Data shown:
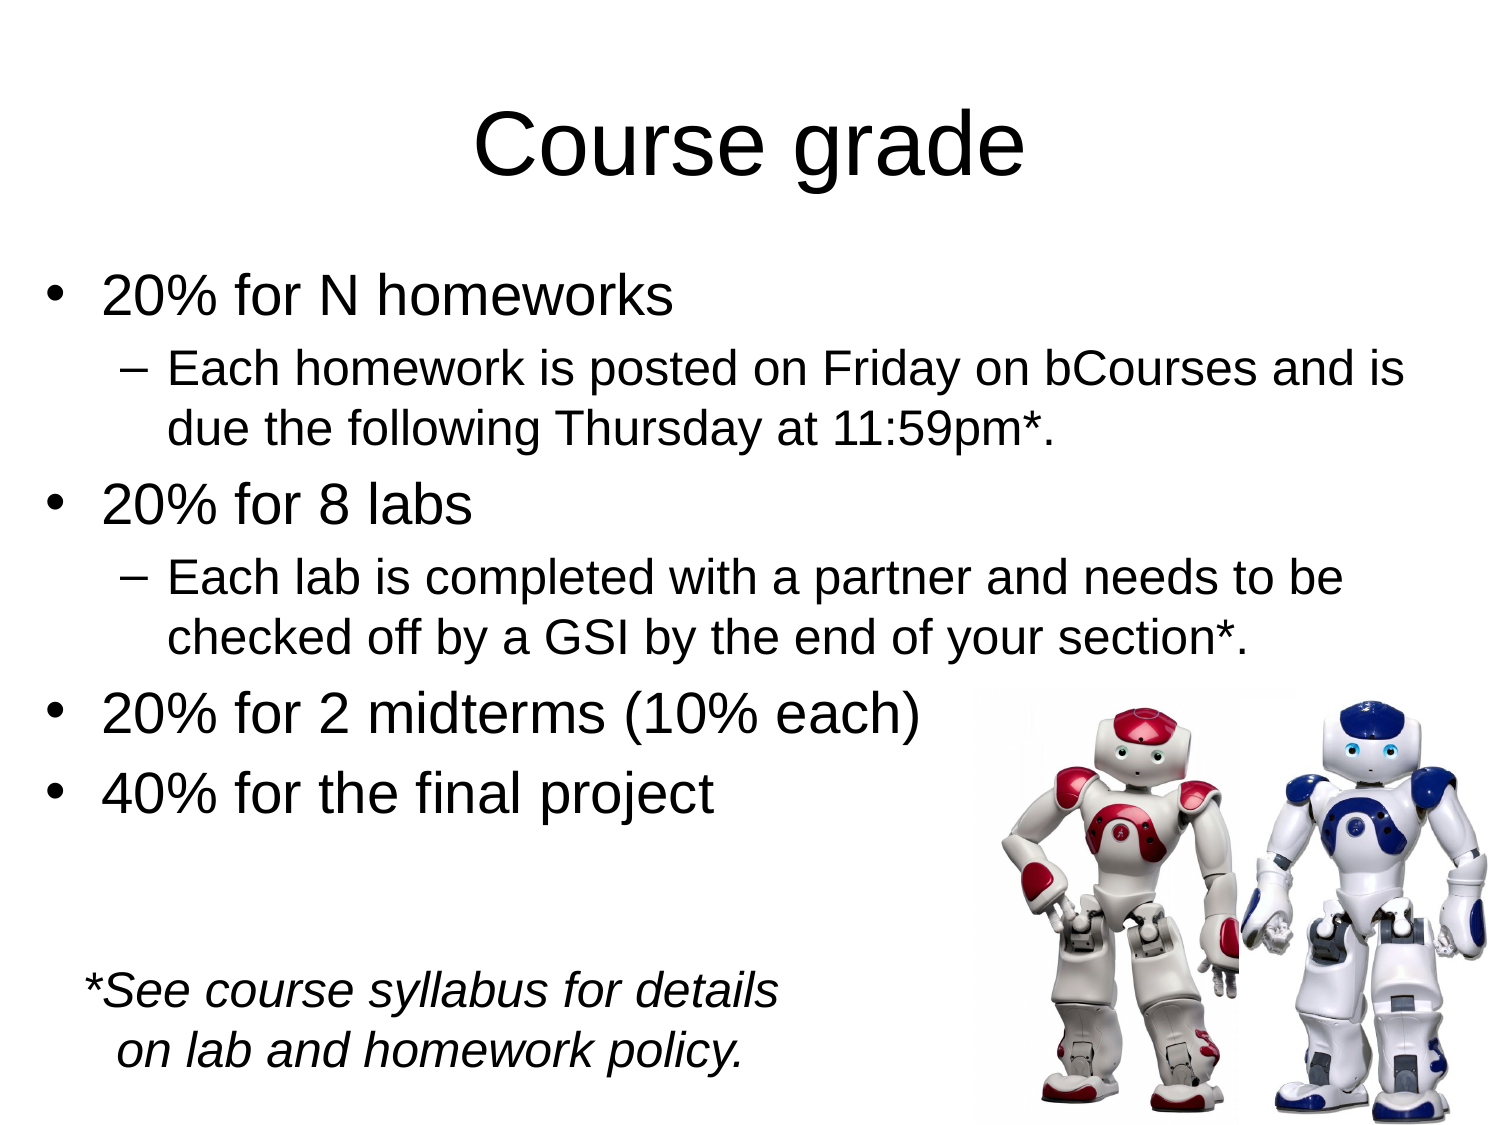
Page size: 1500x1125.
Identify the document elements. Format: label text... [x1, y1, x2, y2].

picture [972, 687, 1488, 1125]
text_box *See course syllabus for details on lab and homework policy. [0, 949, 863, 1085]
list 20% for N homeworks Each homework is posted on Friday on bCourses and is due the following Thursday at 11:59pm*. 20% for 8 labs Each lab is completed with a partner and needs to be checked off by a GSI by the end of your section*. 20% for 2 midterms (10% each) 40% for the final project [36, 249, 1447, 913]
title Course grade [74, 44, 1426, 234]
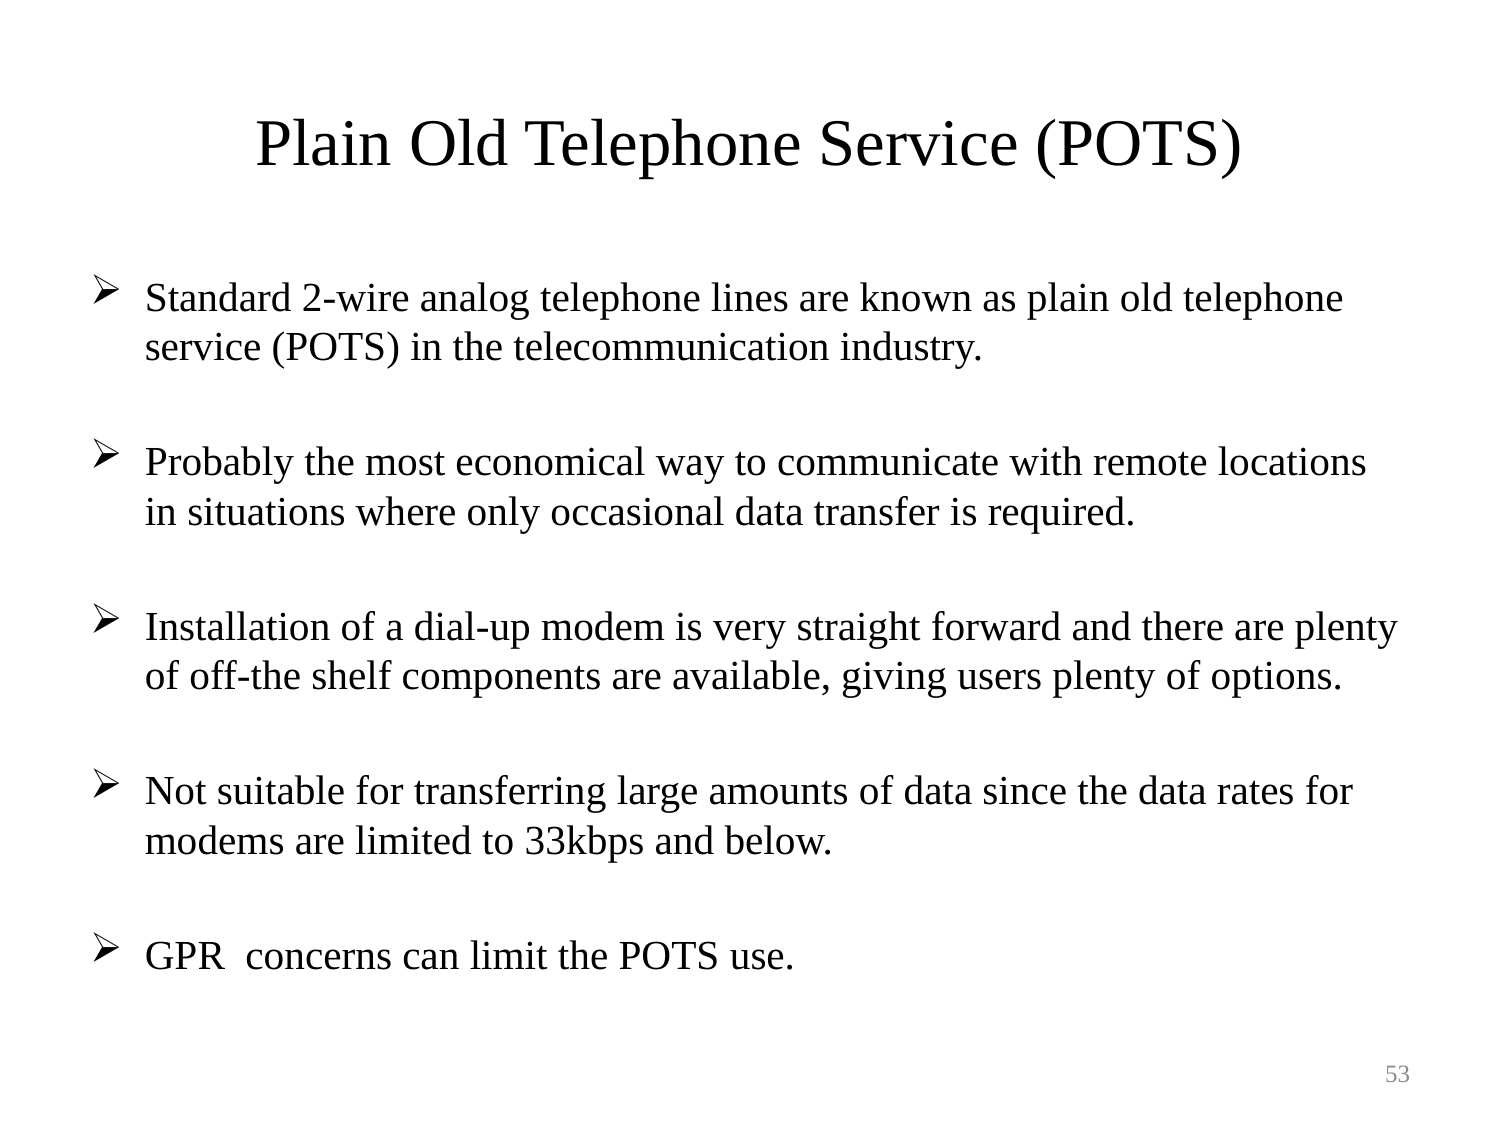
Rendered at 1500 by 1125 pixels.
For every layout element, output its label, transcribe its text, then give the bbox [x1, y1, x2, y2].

list Standard 2-wire analog telephone lines are known as plain old telephone service (POTS) in the telecommunication industry. Probably the most economical way to communicate with remote locations in situations where only occasional data transfer is required. Installation of a dial-up modem is very straight forward and there are plenty of off-the shelf components are available, giving users plenty of options. Not suitable for transferring large amounts of data since the data rates for modems are limited to 33kbps and below. GPR concerns can limit the POTS use. [75, 262, 1425, 1005]
slide_number 53 [1074, 1042, 1425, 1103]
title Plain Old Telephone Service (POTS) [75, 45, 1425, 233]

Exercise aim:
Every line from the one holding "Rendered at 1500 by 1125 pixels." through the final line of the listing must be echoed exactly; leave out all other lines.

Reply:
Rendered at 1500 by 1125 pixels.
For every layout element, output its label, transcribe its text, then give the bbox [x1, y1, x2, y2].

list Standard 2-wire analog telephone lines are known as plain old telephone service (POTS) in the telecommunication industry. Probably the most economical way to communicate with remote locations in situations where only occasional data transfer is required. Installation of a dial-up modem is very straight forward and there are plenty of off-the shelf components are available, giving users plenty of options. Not suitable for transferring large amounts of data since the data rates for modems are limited to 33kbps and below. GPR concerns can limit the POTS use. [75, 262, 1425, 1005]
slide_number 53 [1074, 1042, 1425, 1103]
title Plain Old Telephone Service (POTS) [75, 45, 1425, 233]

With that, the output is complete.